* **REQUIRED WORK**
Please give back word for word the lines of the material below between the line containing "For families, this" and the line containing "- [CDC ACIP", inclusive.

* **RECORDS SHOWN**
□ □ □
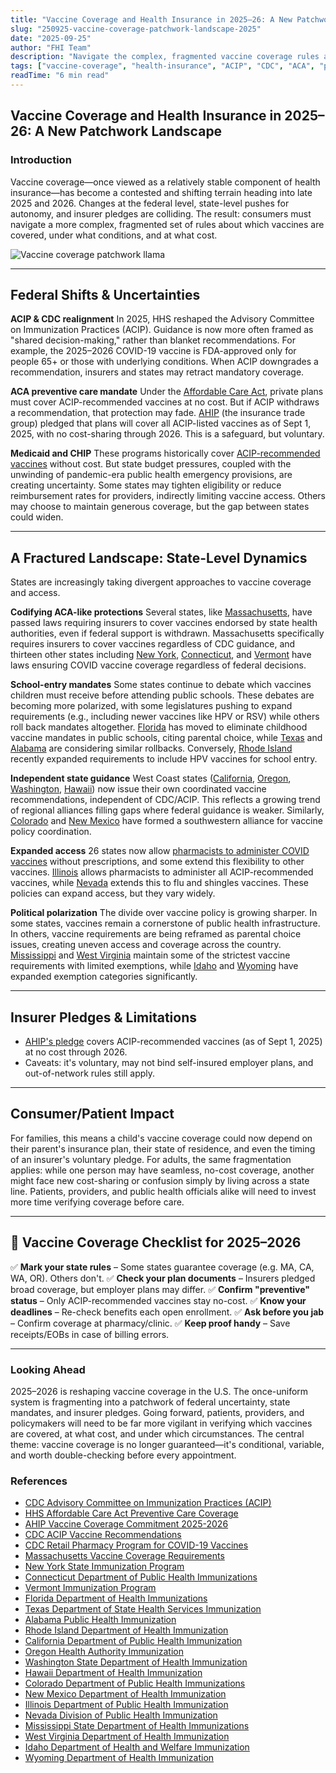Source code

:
 ```yaml
---
title: "Vaccine Coverage and Health Insurance in 2025–26: A New Patchwork Landscape"
slug: "250925-vaccine-coverage-patchwork-landscape-2025"
date: "2025-09-25"
author: "FHI Team"
description: "Navigate the complex, fragmented vaccine coverage rules as federal shifts and state policies create uncertainty for consumers"
tags: ["vaccine-coverage", "health-insurance", "ACIP", "CDC", "ACA", "preventive-care", "Medicaid", "state-mandates", "2025", "2026"]
readTime: "6 min read"
---
```


## Vaccine Coverage and Health Insurance in 2025–26: A New Patchwork Landscape

### Introduction

Vaccine coverage—once viewed as a relatively stable component of health insurance—has become a contested and shifting terrain heading into late 2025 and 2026. Changes at the federal level, state-level pushes for autonomy, and insurer pledges are colliding. The result: consumers must navigate a more complex, fragmented set of rules about which vaccines are covered, under what conditions, and at what cost.

![Vaccine coverage patchwork llama](/static/images/llama-patchwork.jpg)

---

## Federal Shifts & Uncertainties

**ACIP & CDC realignment**
In 2025, HHS reshaped the Advisory Committee on Immunization Practices (ACIP). Guidance is now more often framed as "shared decision-making," rather than blanket recommendations. For example, the 2025–2026 COVID-19 vaccine is FDA-approved only for people 65+ or those with underlying conditions. When ACIP downgrades a recommendation, insurers and states may retract mandatory coverage.

**ACA preventive care mandate**
Under the [Affordable Care Act](https://www.hhs.gov/healthcare/about-the-aca/preventive-care/index.html), private plans must cover ACIP-recommended vaccines at no cost. But if ACIP withdraws a recommendation, that protection may fade. [AHIP](https://www.ahip.org/) (the insurance trade group) pledged that plans will cover all ACIP-listed vaccines as of Sept 1, 2025, with no cost-sharing through 2026. This is a safeguard, but voluntary.

**Medicaid and CHIP**
These programs historically cover [ACIP-recommended vaccines](https://www.cdc.gov/vaccines/acip/recommendations.html) without cost. But state budget pressures, coupled with the unwinding of pandemic-era public health emergency provisions, are creating uncertainty. Some states may tighten eligibility or reduce reimbursement rates for providers, indirectly limiting vaccine access. Others may choose to maintain generous coverage, but the gap between states could widen.

---

## A Fractured Landscape: State-Level Dynamics

States are increasingly taking divergent approaches to vaccine coverage and access.

**Codifying ACA-like protections**
Several states, like [Massachusetts](https://www.mass.gov/vaccine-coverage), have passed laws requiring insurers to cover vaccines endorsed by state health authorities, even if federal support is withdrawn. Massachusetts specifically requires insurers to cover vaccines regardless of CDC guidance, and thirteen other states including [New York](https://www.health.ny.gov/prevention/immunization/), [Connecticut](https://portal.ct.gov/DPH/Immunizations), and [Vermont](https://www.healthvermont.gov/immunizations-infectious-disease/immunization) have laws ensuring COVID vaccine coverage regardless of federal decisions.

**School-entry mandates**
Some states continue to debate which vaccines children must receive before attending public schools. These debates are becoming more polarized, with some legislatures pushing to expand requirements (e.g., including newer vaccines like HPV or RSV) while others roll back mandates altogether. [Florida](https://www.flhealthsource.gov/immunizations/) has moved to eliminate childhood vaccine mandates in public schools, citing parental choice, while [Texas](https://www.dshs.texas.gov/immunize/) and [Alabama](https://www.alabamapublichealth.gov/immunization/) are considering similar rollbacks. Conversely, [Rhode Island](https://health.ri.gov/immunization/) recently expanded requirements to include HPV vaccines for school entry.

**Independent state guidance**
West Coast states ([California](https://www.cdph.ca.gov/Programs/CID/DCDC/Pages/Immunization.aspx), [Oregon](https://www.oregon.gov/oha/ph/preventionwellness/vaccinesimmunization/pages/index.aspx), [Washington](https://doh.wa.gov/you-and-your-family/immunization), [Hawaii](https://health.hawaii.gov/docd/disease_investigation/vaccine-preventable-disease/)) now issue their own coordinated vaccine recommendations, independent of CDC/ACIP. This reflects a growing trend of regional alliances filling gaps where federal guidance is weaker. Similarly, [Colorado](https://cdphe.colorado.gov/prevention-and-wellness/immunizations) and [New Mexico](https://www.nmhealth.org/about/erd/ideb/ip/) have formed a southwestern alliance for vaccine policy coordination.

**Expanded access**
26 states now allow [pharmacists to administer COVID vaccines](https://www.cdc.gov/vaccines/covid-19/retail-pharmacy-program/participating-pharmacies.html) without prescriptions, and some extend this flexibility to other vaccines. [Illinois](https://dph.illinois.gov/topics-services/prevention-wellness/immunization.html) allows pharmacists to administer all ACIP-recommended vaccines, while [Nevada](https://dpbh.nv.gov/Programs/Immunization/) extends this to flu and shingles vaccines. These policies can expand access, but they vary widely.

**Political polarization**
The divide over vaccine policy is growing sharper. In some states, vaccines remain a cornerstone of public health infrastructure. In others, vaccine requirements are being reframed as parental choice issues, creating uneven access and coverage across the country. [Mississippi](https://msdh.ms.gov/msdhsite/_static/14,0,420.html) and [West Virginia](https://dhhr.wv.gov/oeps/disease/ob/pages/default.aspx) maintain some of the strictest vaccine requirements with limited exemptions, while [Idaho](https://healthandwelfare.idaho.gov/health/immunization) and [Wyoming](https://health.wyo.gov/publichealth/immunization/) have expanded exemption categories significantly.

---

## Insurer Pledges & Limitations

* [AHIP's pledge](https://www.ahip.org/news/press-releases/ahip-announces-vaccine-coverage-commitment-2025-2026) covers ACIP-recommended vaccines (as of Sept 1, 2025) at no cost through 2026.
* Caveats: it's voluntary, may not bind self-insured employer plans, and out-of-network rules still apply.

---

## Consumer/Patient Impact

For families, this means a child's vaccine coverage could now depend on their parent's insurance plan, their state of residence, and even the timing of an insurer's voluntary pledge. For adults, the same fragmentation applies: while one person may have seamless, no-cost coverage, another might face new cost-sharing or confusion simply by living across a state line. Patients, providers, and public health officials alike will need to invest more time verifying coverage before care.

---

## 🧾 Vaccine Coverage Checklist for 2025–2026

✅ **Mark your state rules** – Some states guarantee coverage (e.g. MA, CA, WA, OR). Others don't.
✅ **Check your plan documents** – Insurers pledged broad coverage, but employer plans may differ.
✅ **Confirm "preventive" status** – Only ACIP-recommended vaccines stay no-cost.
✅ **Know your deadlines** – Re-check benefits each open enrollment.
✅ **Ask before you jab** – Confirm coverage at pharmacy/clinic.
✅ **Keep proof handy** – Save receipts/EOBs in case of billing errors.

---

### Looking Ahead

2025–2026 is reshaping vaccine coverage in the U.S. The once-uniform system is fragmenting into a patchwork of federal uncertainty, state mandates, and insurer pledges. Going forward, patients, providers, and policymakers will need to be far more vigilant in verifying which vaccines are covered, at what cost, and under which circumstances. The central theme: vaccine coverage is no longer guaranteed—it's conditional, variable, and worth double-checking before every appointment.

### References

- [CDC Advisory Committee on Immunization Practices (ACIP)](https://www.cdc.gov/vaccines/acip/index.html)
- [HHS Affordable Care Act Preventive Care Coverage](https://www.hhs.gov/healthcare/about-the-aca/preventive-care/index.html)
- [AHIP Vaccine Coverage Commitment 2025-2026](https://www.ahip.org/news/press-releases/ahip-announces-vaccine-coverage-commitment-2025-2026)
- [CDC ACIP Vaccine Recommendations](https://www.cdc.gov/vaccines/acip/recommendations.html)
- [CDC Retail Pharmacy Program for COVID-19 Vaccines](https://www.cdc.gov/vaccines/covid-19/retail-pharmacy-program/participating-pharmacies.html)
- [Massachusetts Vaccine Coverage Requirements](https://www.mass.gov/vaccine-coverage)
- [New York State Immunization Program](https://www.health.ny.gov/prevention/immunization/)
- [Connecticut Department of Public Health Immunizations](https://portal.ct.gov/DPH/Immunizations)
- [Vermont Immunization Program](https://www.healthvermont.gov/immunizations-infectious-disease/immunization)
- [Florida Department of Health Immunizations](https://www.flhealthsource.gov/immunizations/)
- [Texas Department of State Health Services Immunization](https://www.dshs.texas.gov/immunize/)
- [Alabama Public Health Immunization](https://www.alabamapublichealth.gov/immunization)
- [Rhode Island Department of Health Immunization](https://health.ri.gov/immunization/)
- [California Department of Public Health Immunization](https://www.cdph.ca.gov/Programs/CID/DCDC/Pages/Immunization.aspx)
- [Oregon Health Authority Immunization](https://www.oregon.gov/oha/ph/preventionwellness/vaccinesimmunization/pages/index.aspx)
- [Washington State Department of Health Immunization](https://doh.wa.gov/you-and-your-family/immunization)
- [Hawaii Department of Health Immunization](https://health.hawaii.gov/docd/disease_investigation/vaccine-preventable-disease/)
- [Colorado Department of Public Health Immunizations](https://cdphe.colorado.gov/prevention-and-wellness/immunizations)
- [New Mexico Department of Health Immunization](https://www.nmhealth.org/about/erd/ideb/ip/)
- [Illinois Department of Public Health Immunization](https://dph.illinois.gov/topics-services/prevention-wellness/immunization.html)
- [Nevada Division of Public Health Immunization](https://dpbh.nv.gov/Programs/Immunization/)
- [Mississippi State Department of Health Immunizations](https://msdh.ms.gov/msdhsite/_static/14,0,420.html)
- [West Virginia Department of Health Immunization](https://dhhr.wv.gov/oeps/disease/ob/pages/default.aspx)
- [Idaho Department of Health and Welfare Immunization](https://healthandwelfare.idaho.gov/health/immunization)
- [Wyoming Department of Health Immunization](https://health.wyo.gov/publichealth/immunization/)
□ □ □
* **YOUR RESPONSE**
For families, this means a child's vaccine coverage could now depend on their parent's insurance plan, their state of residence, and even the timing of an insurer's voluntary pledge. For adults, the same fragmentation applies: while one person may have seamless, no-cost coverage, another might face new cost-sharing or confusion simply by living across a state line. Patients, providers, and public health officials alike will need to invest more time verifying coverage before care.

---

## 🧾 Vaccine Coverage Checklist for 2025–2026

✅ **Mark your state rules** – Some states guarantee coverage (e.g. MA, CA, WA, OR). Others don't.
✅ **Check your plan documents** – Insurers pledged broad coverage, but employer plans may differ.
✅ **Confirm "preventive" status** – Only ACIP-recommended vaccines stay no-cost.
✅ **Know your deadlines** – Re-check benefits each open enrollment.
✅ **Ask before you jab** – Confirm coverage at pharmacy/clinic.
✅ **Keep proof handy** – Save receipts/EOBs in case of billing errors.

---

### Looking Ahead

2025–2026 is reshaping vaccine coverage in the U.S. The once-uniform system is fragmenting into a patchwork of federal uncertainty, state mandates, and insurer pledges. Going forward, patients, providers, and policymakers will need to be far more vigilant in verifying which vaccines are covered, at what cost, and under which circumstances. The central theme: vaccine coverage is no longer guaranteed—it's conditional, variable, and worth double-checking before every appointment.

### References

- [CDC Advisory Committee on Immunization Practices (ACIP)](https://www.cdc.gov/vaccines/acip/index.html)
- [HHS Affordable Care Act Preventive Care Coverage](https://www.hhs.gov/healthcare/about-the-aca/preventive-care/index.html)
- [AHIP Vaccine Coverage Commitment 2025-2026](https://www.ahip.org/news/press-releases/ahip-announces-vaccine-coverage-commitment-2025-2026)
- [CDC ACIP Vaccine Recommendations](https://www.cdc.gov/vaccines/acip/recommendations.html)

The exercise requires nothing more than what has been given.